Foreign Minister Chrystia Freeland once again avoided any possible critique of America’s reckless brinkmanship. While nominally supporting the international rule of law and the JCPOA, the Global Affairs statement at the time of the American abrogation of the nuclear deal devoted much more verbiage to parroting American complaints about Iran’s foreign policy.
See: Canada reaffirms support for Joint Comprehensive Plan of Action (JCPOA), Global Affairs Canada, 8 May 2018.
On 4 May, North Korea resumed short-range missile launches after a lengthy hiatus.
For an excellent discussion on the possible motivations behind, and responses to, this action by North Korea, see: Why did Pyongyang fire new missiles? (Inside Story, Aljazeera.com, 4 May 2019).
For the latest developments, including a second round of missile tests on 9 May, see the Reuters article by Josh Smith: ‘Missiles like these will start the war’: North Korea tests showcase growing capability (reuters.com, 10 May 2019).
Despite the alarming Reuters headline, the article notes that both South Korea and the American administration have downplayed the tests. South Korean President Moon-Jae-in described the launches as a possible “protest over the failed [Hanoi] summit.” Meanwhile President Trump and other U.S. officials have emphasized the inability of the missiles in question to reach the United States.
One thing seems certain, however: North Korean President Kim Jong-un will continue to look for ways to break the current diplomatic stalemate and obtain much-desired sanctions relief.
Sadly, despite the acute need for fresh diplomatic thinking of the kind for which Canada used to be known, no such efforts have been made.
Pre-election puffery from federal Conservative Party leader Andrew Scheer
A 7 May 2019 CBC online headline declares:
In his first major foreign policy speech, Scheer takes aim at ‘disastrous’ Trudeau.
Astonishingly the Conservative party website does not include a copy of this “major” speech by its leader, Andrew Scheer, but it can be seen and heard via Youtube video.
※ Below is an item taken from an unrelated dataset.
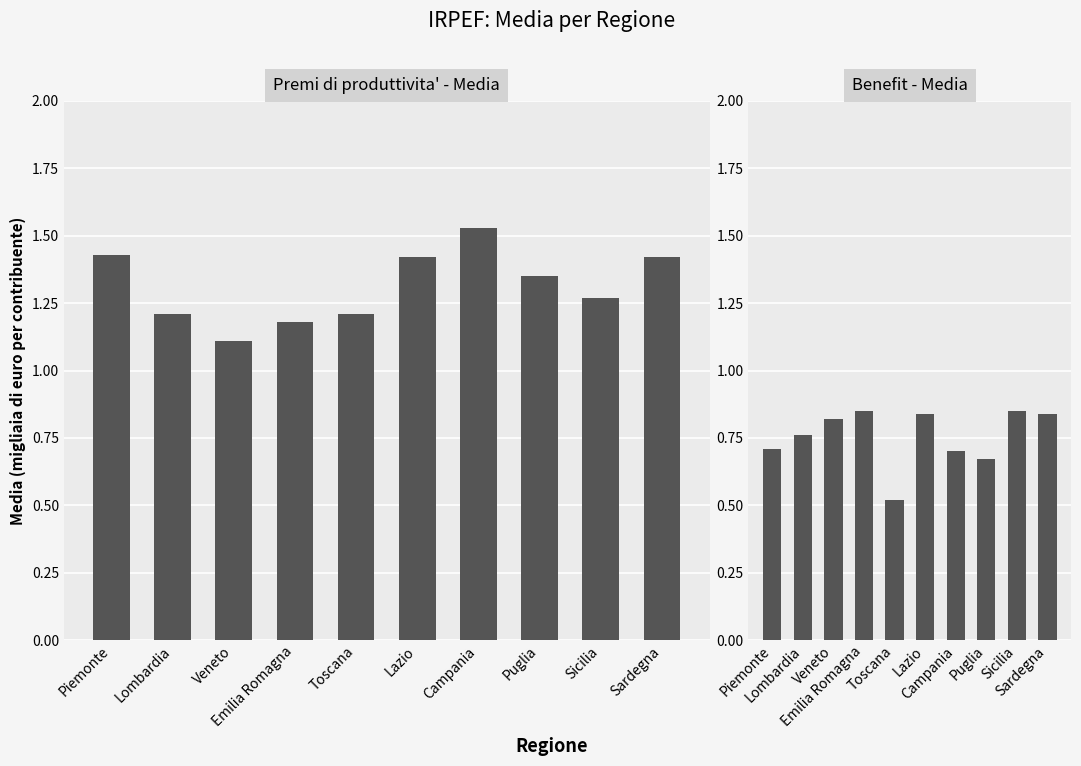

List the labels in order of Benefit - Media value, smallest first.

Toscana, Puglia, Campania, Piemonte, Lombardia, Veneto, Lazio, Sardegna, Emilia Romagna, Sicilia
See: https://www.youtube.com/watch?v=tnr_oQdWsS4
In this speech, Andrew Scheer:
- Blames the Trudeau government for mishandling our relationship with the USA but sheds no light on how a government he led would fare better with the truculent Donald Trump;
- Promises a total “reset” on Canada–China relations without any details on how the Conservatives would handle the most significant point of contention — whether to ban Huawei from so-called 5G wireless networks because of American security concerns;
- Pledges to be more active in diplomatic hot spots by “standing closer to Israel” and further isolating Canada from international law and Palestinian rights;
- Commits to restoring and investing in Canada’s military — a promise made despite the 70% increase in defence spending announced back in June 2016 by the Justin Trudeau government;
- Adamantly asserts Canada’s sovereignty over the Arctic, presumably with Russia in mind, but in apparent abject ignorance of the long-standing and recently reiterated American rejection of Canada’s most important Arctic claim — the Northwest Passage; and
- Undertakes to restart negotiations with the USA over possible Canadian participation in the biggest of all American military boondoggles — at well over $50 billion and counting — the unworkable strategic ballistic missile defence system.
RI President and a former Canadian Ambassador for Disarmament Peggy Mason dismissed the comments on defence policy thusly:
The only thing more ridiculous than Scheer’s grab-bag of expensive defence-spending promises is his nonsensical declaration that he will take the politics out of procurement. He might as well promise to take the politics out of politics.
For more analysis on Scheer’s defence policy pronouncements, see: Scheer rolls out an ambitious defence agenda, but critics ask: Where’s the money? (Murray Brewster, cbc.ca/news, 8 May 2019).